Their 1982 collaboration, “Thriller,“ became a cultural touchstone of the 1980s. Jones and Jackson wanted to broaden Jackson’s fan base so they added rock elements, getting guitarist Eddie Van Halen to play a blistering solo on “Beat It,“ which became one of Jackon’s biggest hits ever. Complemented by dazzling videos featuring Jackson’s mesmerizing dancing just as MTV was coming of age, “Thriller” made the entertainer one of the biggest stars in the world.

DIVINE COLLABORATION

Hits like “Beat It,“ “Billie Jean” and the title song made “Thriller” the biggest selling album of all time. It won three Grammys for Jones and seven for Jackson.

They followed that in 1987 with “Bad,“ which had five No. 1 hits, including “Smooth Criminal” and “Man in the Mirror.”

In 1985, Jones, Jackson and singer Lionel Richie organized “We Are the World,“ a record to raise money for fighting famine in Ethiopia. The huge all-star chorus featured Ray Charles, Bob Dylan, Diana Ross, Bruce Springsteen and Smokey Robinson. Jones set the tone for the recording session with a sign that said: “Leave your ego at the door.”

Jackson died in 2009, and Jones later sued the estate, testifying that he was “cheated out of a lot of money” in royalties.
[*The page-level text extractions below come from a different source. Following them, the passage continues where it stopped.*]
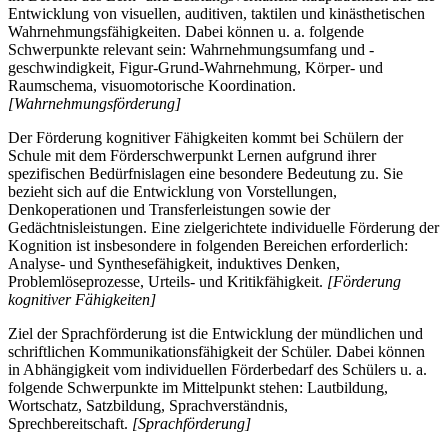
Entwicklung von visuellen, auditiven, taktilen und kinästhetischen
Wahrnehmungsfähigkeiten. Dabei können u. a. folgende
Schwerpunkte relevant sein: Wahrnehmungsumfang und -
geschwindigkeit, Figur-Grund-Wahrnehmung, Körper- und
Raumschema, visuomotorische Koordination.
[Wahrnehmungsförderung]
Der Förderung kognitiver Fähigkeiten kommt bei Schülern der
Schule mit dem Förderschwerpunkt Lernen aufgrund ihrer
spezifischen Bedürfnislagen eine besondere Bedeutung zu. Sie
bezieht sich auf die Entwicklung von Vorstellungen,
Denkoperationen und Transferleistungen sowie der
Gedächtnisleistungen. Eine zielgerichtete individuelle Förderung der
Kognition ist insbesondere in folgenden Bereichen erforderlich:
Analyse- und Synthesefähigkeit, induktives Denken,
Problemlöseprozesse, Urteils- und Kritikfähigkeit.
[Förderung
kognitiver Fähigkeiten]
Ziel der Sprachförderung ist die Entwicklung der mündlichen und
schriftlichen Kommunikationsfähigkeit der Schüler. Dabei können
in Abhängigkeit vom individuellen Förderbedarf des Schülers u. a.
folgende Schwerpunkte im Mittelpunkt stehen: Lautbildung,
Wortschatz, Satzbildung, Sprachverständnis,
Sprechbereitschaft.
[Sprachförderung]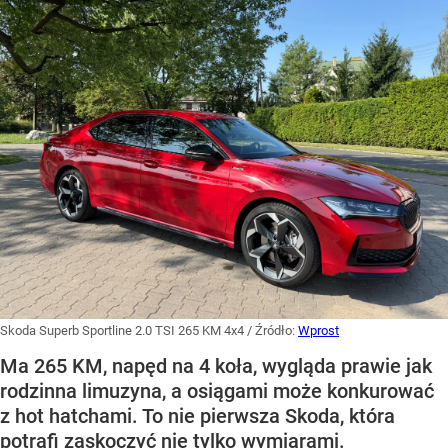
Skoda Superb Sportline 2.0 TSI 265 KM 4x4
/ Źródło:
Wprost
Ma 265 KM, napęd na 4 koła, wygląda prawie jak
rodzinna limuzyna, a osiągami może konkurować
z hot hatchami. To nie pierwsza Skoda, która
potrafi zaskoczyć nie tylko wymiarami.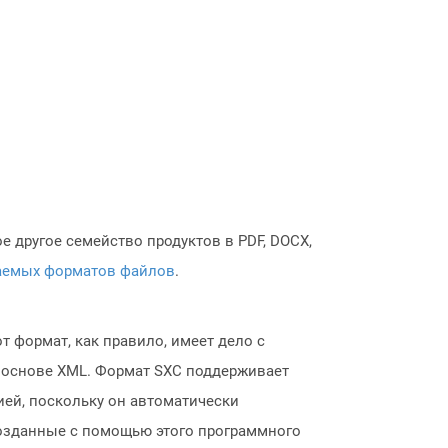
 другое семейство продуктов в PDF, DOCX,
аемых форматов файлов
.
т формат, как правило, имеет дело с
а основе XML. Формат SXC поддерживает
ией, поскольку он автоматически
озданные с помощью этого программного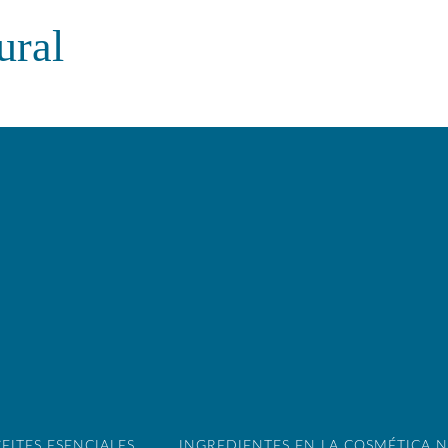
ural
EITES ESENCIALES
INGREDIENTES EN LA COSMÉTICA 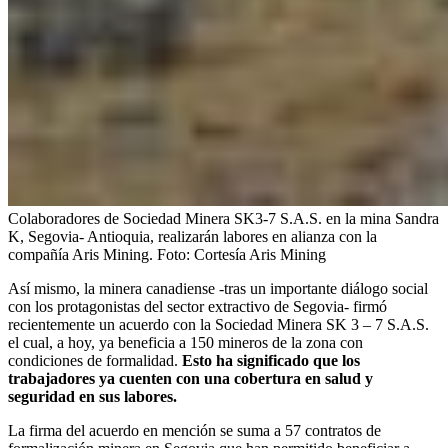
Colaboradores de Sociedad Minera SK3-7 S.A.S. en la mina Sandra
K, Segovia- Antioquia, realizarán labores en alianza con la
compañía Aris Mining.
Foto:
Cortesía Aris Mining
Así mismo, la minera canadiense -tras un importante diálogo social
con los protagonistas del sector extractivo de Segovia- firmó
recientemente un acuerdo con la Sociedad Minera SK 3 – 7 S.A.S.
el cual, a hoy, ya beneficia a 150 mineros de la zona con
condiciones de formalidad.
Esto ha significado que los
trabajadores ya cuenten con una cobertura en salud y
seguridad en sus labores.
La firma del acuerdo en mención se suma a 57 contratos de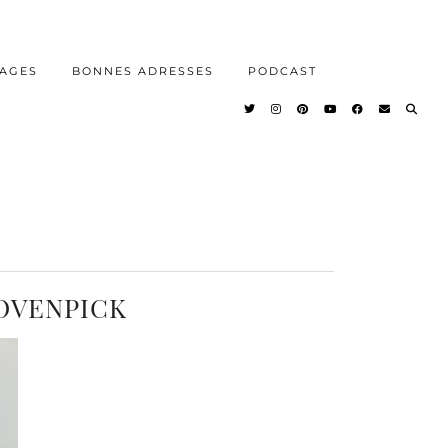
AGES
BONNES ADRESSES
PODCAST
MOVENPICK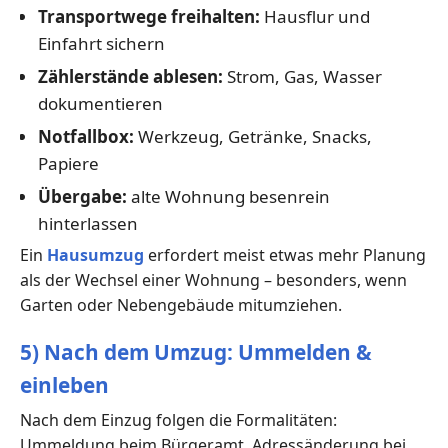
Transportwege freihalten:
Hausflur und
Einfahrt sichern
Zählerstände ablesen:
Strom, Gas, Wasser
dokumentieren
Notfallbox:
Werkzeug, Getränke, Snacks,
Papiere
Übergabe:
alte Wohnung besenrein
hinterlassen
Ein
Hausumzug
erfordert meist etwas mehr Planung
als der Wechsel einer Wohnung – besonders, wenn
Garten oder Nebengebäude mitumziehen.
5) Nach dem Umzug: Ummelden &
einleben
Nach dem Einzug folgen die Formalitäten:
Ummeldung beim Bürgeramt, Adressänderung bei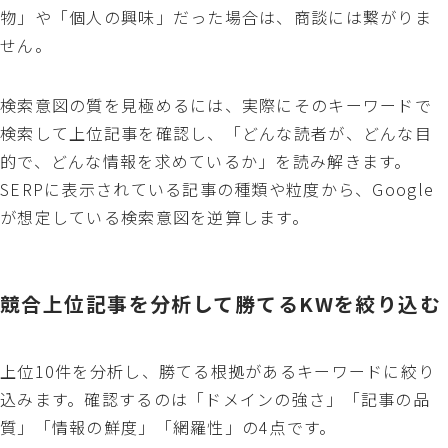
物」や「個人の興味」だった場合は、商談には繋がりま
せん。
検索意図の質を見極めるには、実際にそのキーワードで
検索して上位記事を確認し、「どんな読者が、どんな目
的で、どんな情報を求めているか」を読み解きます。
SERPに表示されている記事の種類や粒度から、Google
が想定している検索意図を逆算します。
競合上位記事を分析して勝てるKWを絞り込む
上位10件を分析し、勝てる根拠があるキーワードに絞り
込みます。確認するのは「ドメインの強さ」「記事の品
質」「情報の鮮度」「網羅性」の4点です。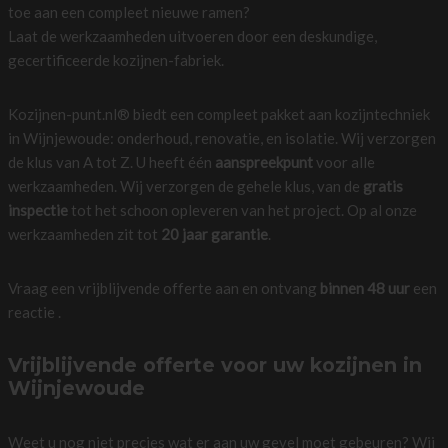
toe aan een compleet nieuwe ramen?
Laat de werkzaamheden uitvoeren door een deskundige,
gecertificeerde kozijnen-fabriek.
Kozijnen-punt.nl® biedt een compleet pakket aan kozijntechniek
in Wijnjewoude: onderhoud, renovatie, en isolatie. Wij verzorgen
de klus van A tot Z. U heeft één
aanspreekpunt
voor alle
werkzaamheden. Wij verzorgen de gehele klus, van de
gratis
inspectie
tot het schoon opleveren van het project. Op al onze
werkzaamheden zit tot
20 jaar garantie
.
Vraag een vrijblijvende offerte aan en ontvang
binnen 48 uur
een
reactie .
Vrijblijvende offerte voor uw kozijnen in
Wijnjewoude
Weet u nog niet precies wat er aan uw gevel moet gebeuren? Wij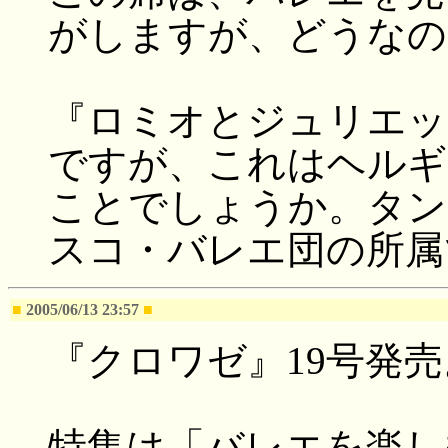
がしますが、どうなの
『ロミオとジュリエッ
ですが、これはヘルギ
ことでしょうか。タン
スコ・バレエ団の所属
■
2005/06/13 23:57
■
『クロワゼ』19号発売
特集は「バレエを楽し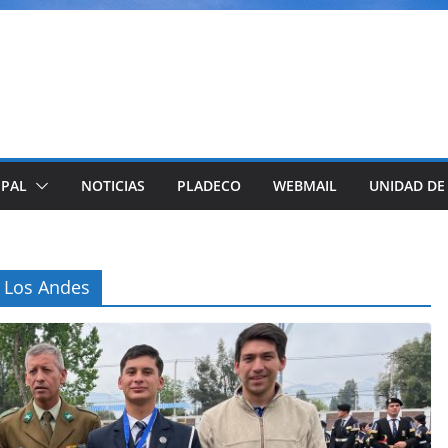
IPAL
NOTICIAS
PLADECO
WEBMAIL
UNIDAD DE
e Los Andes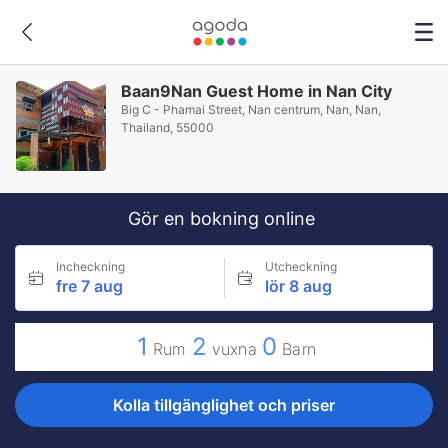
Baan9Nan Guest Home in Nan City
Big C - Phamai Street, Nan centrum, Nan, Nan,
Thailand, 55000
Gör en bokning online
Incheckning
Utcheckning
fre 7 aug
lör 8 aug
1
2
0
Rum
vuxna
Barn
Kolla tillgänglighet och priser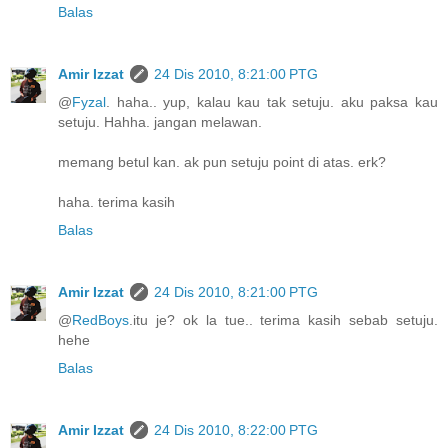
Balas
Amir Izzat
24 Dis 2010, 8:21:00 PTG
@
Fyzal
. haha.. yup, kalau kau tak setuju. aku paksa kau
setuju. Hahha. jangan melawan.
memang betul kan. ak pun setuju point di atas. erk?
haha. terima kasih
Balas
Amir Izzat
24 Dis 2010, 8:21:00 PTG
@
RedBoys
.itu je? ok la tue.. terima kasih sebab setuju.
hehe
Balas
Amir Izzat
24 Dis 2010, 8:22:00 PTG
In July 2017, a Los Angeles jury awarded Jones $9.4 million.

Jones started his own record label, Qwest, as well as Vibe, a magazine that covered the hip-hop world, and had various foundations and humanitarian projects.

He kept launching new projects well past the traditional retirement age. In 2018, Jones, then 84, told GQ magazine: “I never been this busy in my life.”

Jones was married three times. His first wife was his high school sweetheart Jeri Caldwell with whom he had one daughter; his second wife was Swedish model Ulla Andersson with whom he had two children, including Quincy III, who became a hip-hop producer.

His third wife was “Mod Squad” actress Peggy Lipton, with whom he had two daughters, including actress Rashida Jones. He had two other children outside his marriages, including one with actress Nastassja Kinski.